In seiner Rede sprach Bach allen Mut zu. "Ihr habt vor großen Herausforderungen bei eurer olympischen Reise gestanden", sagte der IOC-Chef an die Adresse der Teilnehmerinnen und Teilnehmer. "Ihr habt gekämpft, durchgehalten und niemals aufgegeben. Und heute lasst ihr euren Olympia-Traum wahr werden." Zu diesem Zeitpunkt hatten etliche Athletinnen und Athleten wegen der großen Hitze und aus Gründen der Risikominimierung das Stadion aber bereits wieder verlassen.
Die Show, in deren Vorfeld es mehrere Skandale und Rücktritte im Kreis der Organisatoren gegeben hatte, war wegen der besonderen Umstände stark auf das Fernsehen zugeschnitten und verlief ohne Höhepunkte. Eingerahmt wurden die landestypischen Darbietungen der Künstler von einem Feuerwerk, das in der japanischen Metropole weithin sichtbar war. Am Ende der Zeremonie flog eine Flotte von 1.824 Drohnen in den Himmel über dem Olympiastadion. Anfangs anlässlich der Spiele 2020 marschiert, nahmen sie später die Form der Erde an.

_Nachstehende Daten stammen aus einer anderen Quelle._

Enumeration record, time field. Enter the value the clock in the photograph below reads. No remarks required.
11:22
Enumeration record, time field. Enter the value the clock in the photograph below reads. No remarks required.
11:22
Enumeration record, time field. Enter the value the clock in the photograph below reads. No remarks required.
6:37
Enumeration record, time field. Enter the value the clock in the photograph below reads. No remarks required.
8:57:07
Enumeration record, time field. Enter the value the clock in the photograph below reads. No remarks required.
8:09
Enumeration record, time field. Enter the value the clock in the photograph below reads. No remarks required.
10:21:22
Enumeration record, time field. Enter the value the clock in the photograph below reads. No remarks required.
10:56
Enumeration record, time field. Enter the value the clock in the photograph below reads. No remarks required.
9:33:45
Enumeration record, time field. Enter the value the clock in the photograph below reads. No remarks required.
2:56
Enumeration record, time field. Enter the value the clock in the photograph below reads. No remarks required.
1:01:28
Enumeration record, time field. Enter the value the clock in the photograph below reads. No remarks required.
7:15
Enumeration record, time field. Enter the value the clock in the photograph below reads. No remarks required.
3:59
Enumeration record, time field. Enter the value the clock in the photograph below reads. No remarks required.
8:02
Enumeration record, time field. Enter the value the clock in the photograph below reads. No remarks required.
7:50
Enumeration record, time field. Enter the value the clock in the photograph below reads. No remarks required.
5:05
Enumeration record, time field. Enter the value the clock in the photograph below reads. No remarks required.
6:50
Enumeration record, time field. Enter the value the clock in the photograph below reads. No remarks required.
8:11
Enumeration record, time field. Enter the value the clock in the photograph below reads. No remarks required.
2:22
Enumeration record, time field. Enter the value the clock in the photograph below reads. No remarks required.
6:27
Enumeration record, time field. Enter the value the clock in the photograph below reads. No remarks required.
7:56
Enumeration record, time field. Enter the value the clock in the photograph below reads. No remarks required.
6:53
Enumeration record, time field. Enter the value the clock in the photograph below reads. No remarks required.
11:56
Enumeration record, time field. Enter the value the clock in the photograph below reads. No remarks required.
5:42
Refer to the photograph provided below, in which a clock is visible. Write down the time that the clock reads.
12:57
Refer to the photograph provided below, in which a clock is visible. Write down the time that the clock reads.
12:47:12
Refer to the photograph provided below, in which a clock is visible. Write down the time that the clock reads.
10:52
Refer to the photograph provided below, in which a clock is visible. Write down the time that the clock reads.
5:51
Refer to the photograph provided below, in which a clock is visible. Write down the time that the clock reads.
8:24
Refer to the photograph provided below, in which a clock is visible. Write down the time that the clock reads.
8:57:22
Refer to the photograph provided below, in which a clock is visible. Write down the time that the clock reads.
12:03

Keinen Blick dafür hatten Hunderte japanische Olympia-Gegner, die vor der Arena lautstark gegen die Sommerspiele protestierten. Rufe wie "Stoppt die Spiele" oder "Brecht die Eröffnungsfeier ab" drangen über Megafone bis ins Olympiastadion. Zu ähnlichen Aktionen war es zuvor schon in der Stadt rund um das Rathaus gekommen. Auf Bannern stand "Löscht die Olympische Fackel" und "Keine Olympiade" sowie "Globales Verbrechen gegen Japan".